Compte-rendu informel en mots et en images, par Charlotte Marchina, anthropologue, membre de l’équipage, qui livre ici son récit à destination d’amis, d’étudiants, de vous…

Préambule :

« Lorsque je rentre d’un séjour de recherche en Mongolie ou en Sibérie j’envoie toujours à mes proches (famille, amis, collègues) un court récit abondamment illustré, ce qui m’évite à mon retour de raconter la même chose des dizaines de fois, et ce qui leur permet d’avoir une idée plus précise de ce que je fais, vois, etc.
Je ne partage habituellement jamais cela avec mes étudiants. Encore moins avec le public… Mais à situation exceptionnelle, moyens exceptionnels. Ce n’est pas un article, ni un compte-rendu scientifique, mais plutôt une sorte de carnet de bord illustré tout à fait personnel, rédigé à la va-vite dans les avions et pendant l’escale à Moscou en jetant dans un pdf une sélection de photos brutes et des impressions…. »
 

 

Moscou, le 7 mars 2020

Chers tous,
 
Je vous offre quelques images de la merveilleuse résidence arts et sciences au bord du Baïkal. Le projet « Symposium Baïkal » est porté par Chloé Laumonier et son association « Effets désirables ». Ce projet fou auquel j’ai été associée est financé par des fonds privés et publics (Inalco, Maison des Sciences de l’Homme, LVMH…).
 
Il s’agissait de réunir pendant une petite semaine artistes et scientifiques sur les rives du Baïkal pour faire émerger des nouvelles manières de transmettre des connaissances et de partager. Je vous livre la recette de ce petit cocktail explosif. Réunissez une porteuse de projet dynamique, qui est aussi compositrice et chanteuse ; un guitariste/bassiste ; une accordéoniste et chanteuse ; un batteur/percussionniste ; un photographe, peintre et marin ; deux chefs opérateurs, dont un spécialiste de studio ; une assistante par ailleurs autrice et réalisatrice de courts métrages ; un artiste plasticien ; un mathématicien universitaire reconverti à l’art contemporain et aux mathématiques existentielles, par ailleurs aussi accordéoniste ; un géographe ; un astrophysicien versé dans la réalisation de films, l’écriture et la peinture ; une anthropologue un peu musicienne et photographe ; et enfin un chef cuisinier qui « cuisine avec son cœur ».
 
Imaginez maintenant certains d’entre eux français, d’autres russes ; certains jeunes, d’autres moins ; certains en début de carrière et d’autres à la renommée internationale. Ils ont en commun de vouloir partager pendant une semaine des approches, des sensibilités, des savoirs, des modes d’expression et ont tous une soif d’apprendre. Tout cela autour du Baïkal gelé, dans un cadre époustouflant. Je suis embarquée en tant que spécialiste des Bouriates, locutrice du russe, mais aussi pour ma pratique des formats hybrides dans mes manières de faire et de diffuser la recherche.
 
Cette résidence n’est que la première étape du projet. Plusieurs sous-projets en sortiront en aval : un film documentaire, des concerts, un livre, des expos, des conférences…
 
Cela fait 3 ans et demi que je n’ai pas mis les pieds en Sibérie (et Russie), et je suis ravie de retrouver Irkoutsk, dont je découvre l’aéroport (puisque j’y suis toujours arrivée en train par le passé).
 

Il fait environ -15° et ça fait du bien de retrouver la neige. Après un vol de nuit depuis Moscou (près de 10h de vol depuis Paris en tout) et une nuit pour ainsi dire sautée – puisque nous avons 7h de décalage avec la France – nous enchaînons avec une visite d’Irkoutsk, où je n’avais plus mis les pieds depuis 2012.

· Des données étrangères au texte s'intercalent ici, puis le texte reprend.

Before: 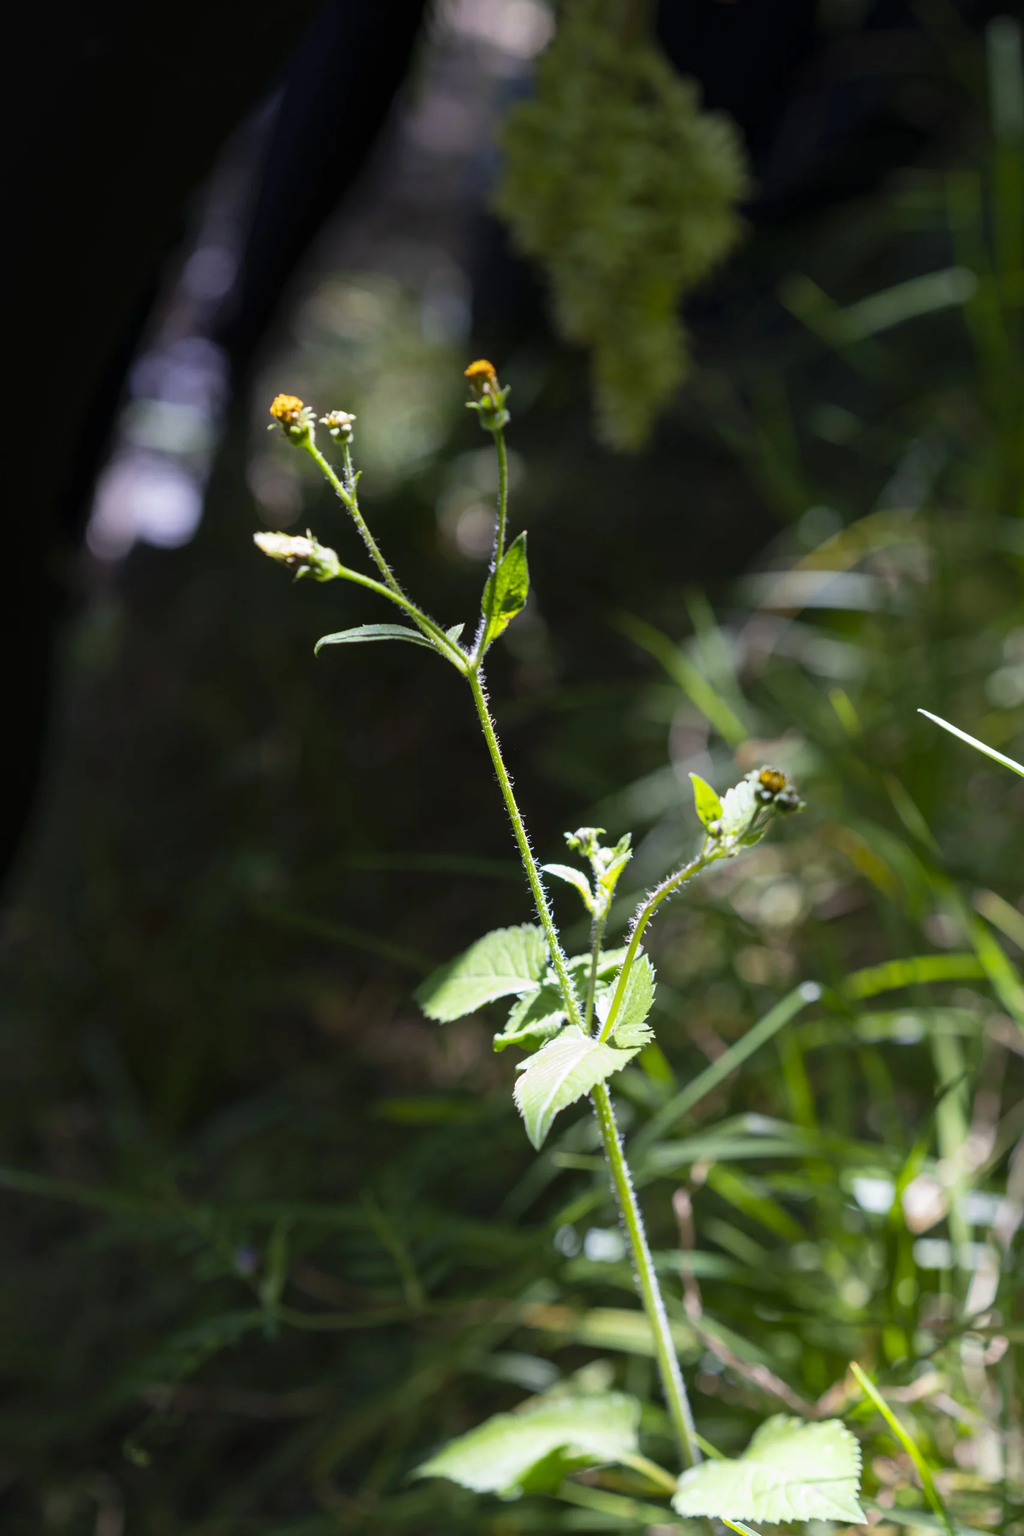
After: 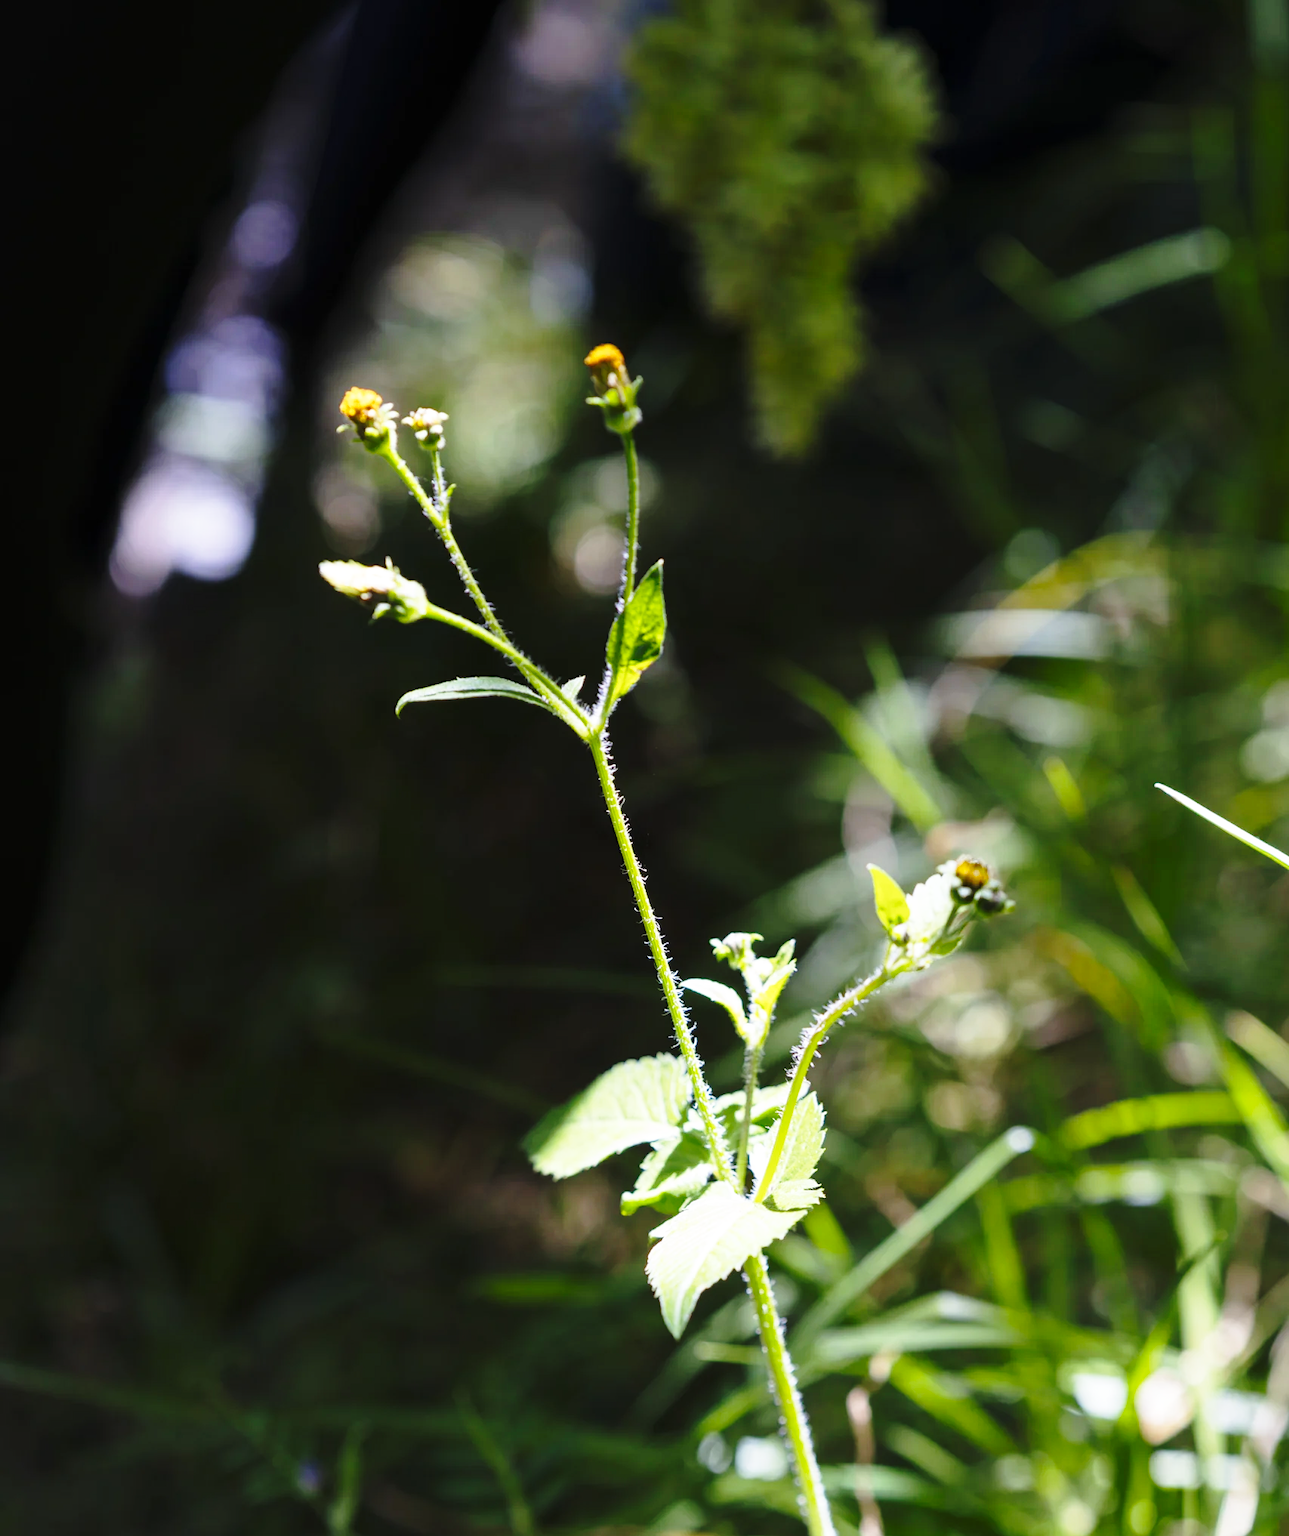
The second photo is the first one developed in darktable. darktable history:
crop and rotate: top 5.654%, bottom 14.877%
base curve: curves: ch0 [(0, 0) (0.036, 0.037) (0.121, 0.228) (0.46, 0.76) (0.859, 0.983) (1, 1)], exposure shift 0.01, preserve colors none
color balance rgb: perceptual saturation grading › global saturation 0.26%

Pêcheur sur une partie gelée de la rivière Angara :

Pas difficile de ne pas perdre le groupe, il suffit de suivre les parkas Canada Goose qui nous ont été prêtées par la marque pour le projet.

Nous arpentons le grand marché couvert d’Irkoutsk, où le chef goûte de nombreux produits en vue des dîners à l’auberge du lac. Produits laitiers bouriates, poissons frais et fumés du Baïkal l’inspirent pour des recettes qu’il invente in situ. Au rayon tisanes et herbes médicinales, je découvre avec étonnement un mélange spécial endométriose. C’est bien la première fois que j’en entends parler dans ce coin. Je rafle le stock.

Après une courte sieste, on arpente les rues de la vieille ville avec ses maisons typiques en bois pour rejoindre la demeure d’un couple de Russes francophiles qui tiennent aussi une auberge sur l’île d’Olkhon sur le Baïkal (et où j’avais séjourné en 2012 !). Ils ont une salle de musique dans laquelle nous inaugurons donc la série de concerts qui animeront toutes nos soirées sibériennes.

J2 : la neige nous accompagne alors que nous prenons la route depuis Irkoutsk pour le Lac Baïkal.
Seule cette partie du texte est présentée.